Initially, vbeauté was launched at Bergdorf Goodman's, a luxury goods department store based in New York City. After two years at Bergdorf's, the company appeared on the Home Shopping Network. vbeauté is the first luxury skincare line that took exactly the same products, ingredients, and packaging offered at higher price points at Bergdorf Goodman, and brought the same quality at more affordable pricing via HSN.

In 2019 the company went out of business.

==Products==
The product was featured in O Magazine, which called it "a gorgeous way to keep jet lag at bay." In 2013, vbeauté expanded to be sold at Look Boutiques in Duane Reade and Walgreens stores in New York City, Los Angeles, and Miami. Macklowe's goal for the company is to provide lightweight and affordable skin care products, saying that, “When I think about all of the luxury lines out there, they feel like they were almost made for my mother. They’re heavy, and their price points were also of such. I want to keep everything really affordable.”

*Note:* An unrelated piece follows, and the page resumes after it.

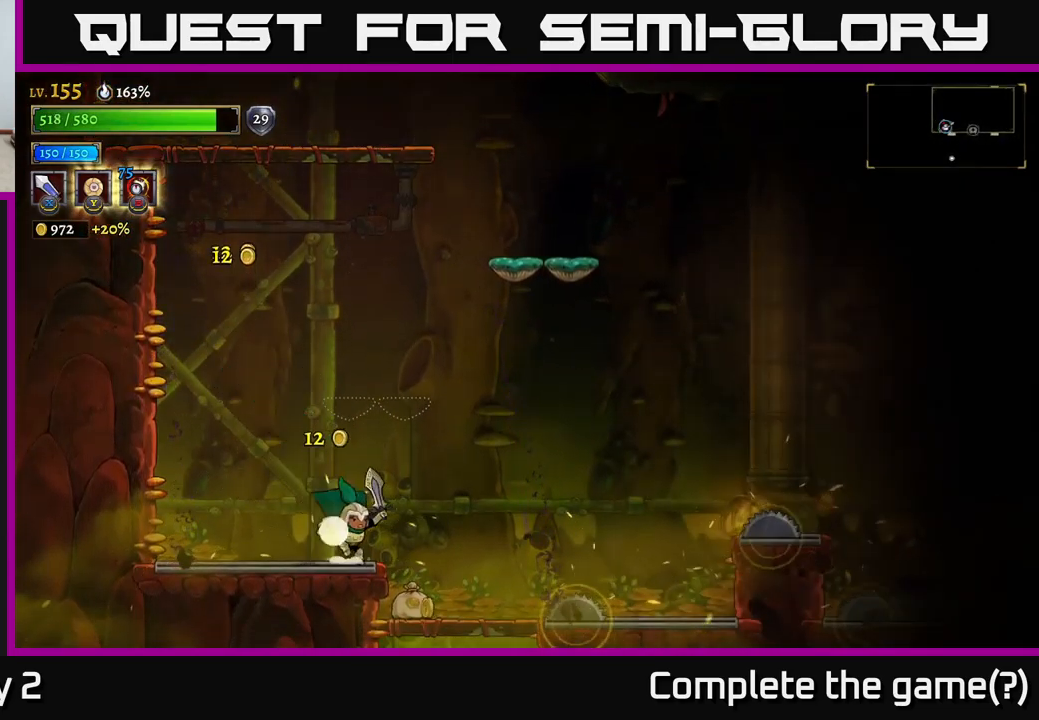
{"buttons": ["A"], "left_stick": "center", "right_stick": "center", "events": [[183, "left_stick", "center"], [450, "A", "down"]]}
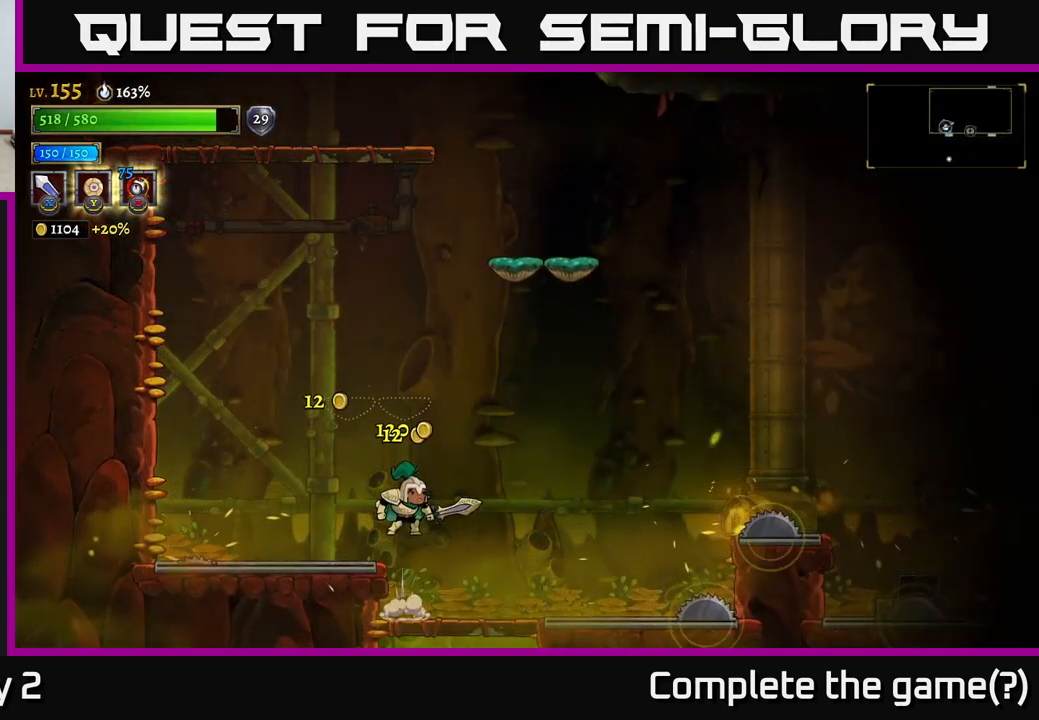
{"buttons": ["A"], "left_stick": "center", "right_stick": "center", "events": [[317, "A", "up"], [350, "A", "down"]]}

The vbeauté line offers a total of 8 products with 4 new products launching in 2016, as well as an extension to the line slated for 2017. The different types of products offered by vbeauté include: light anti-aging serum, exfoliant, foaming cleanser, moisturizer, peptide-based eye crème, and intense brightening treatment.

The products can be bought together as part of the "It Kit" or individually, in larger amounts. All of vbeauté’s products are fragrance free, dermatologist and allergy tested, and paraben free, due to Macklowe’s personal issues with sensitive skin.